WORK ITEM: Images do not belong in the copy. Retype the entries exactly.

DATA FOR THIS EXERCISE:
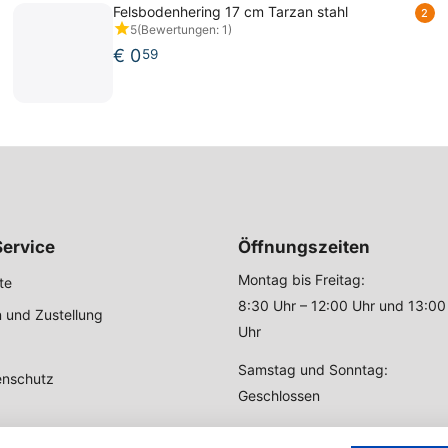
Felsbodenhering 17 cm Tarzan stahl
2
5
(Bewertungen: 1)
€
0
59
ervice
Öffnungszeiten
Montag bis Freitag:
te
8:30 Uhr – 12:00 Uhr und 13:00
 und Zustellung
Uhr
Samstag und Sonntag:
enschutz
Geschlossen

TASK SOLUTION:
Felsbodenhering 17 cm Tarzan stahl
2
5
(Bewertungen: 1)
€
0
59
ervice
Öffnungszeiten
Montag bis Freitag:
te
8:30 Uhr – 12:00 Uhr und 13:00
 und Zustellung
Uhr
Samstag und Sonntag:
enschutz
Geschlossen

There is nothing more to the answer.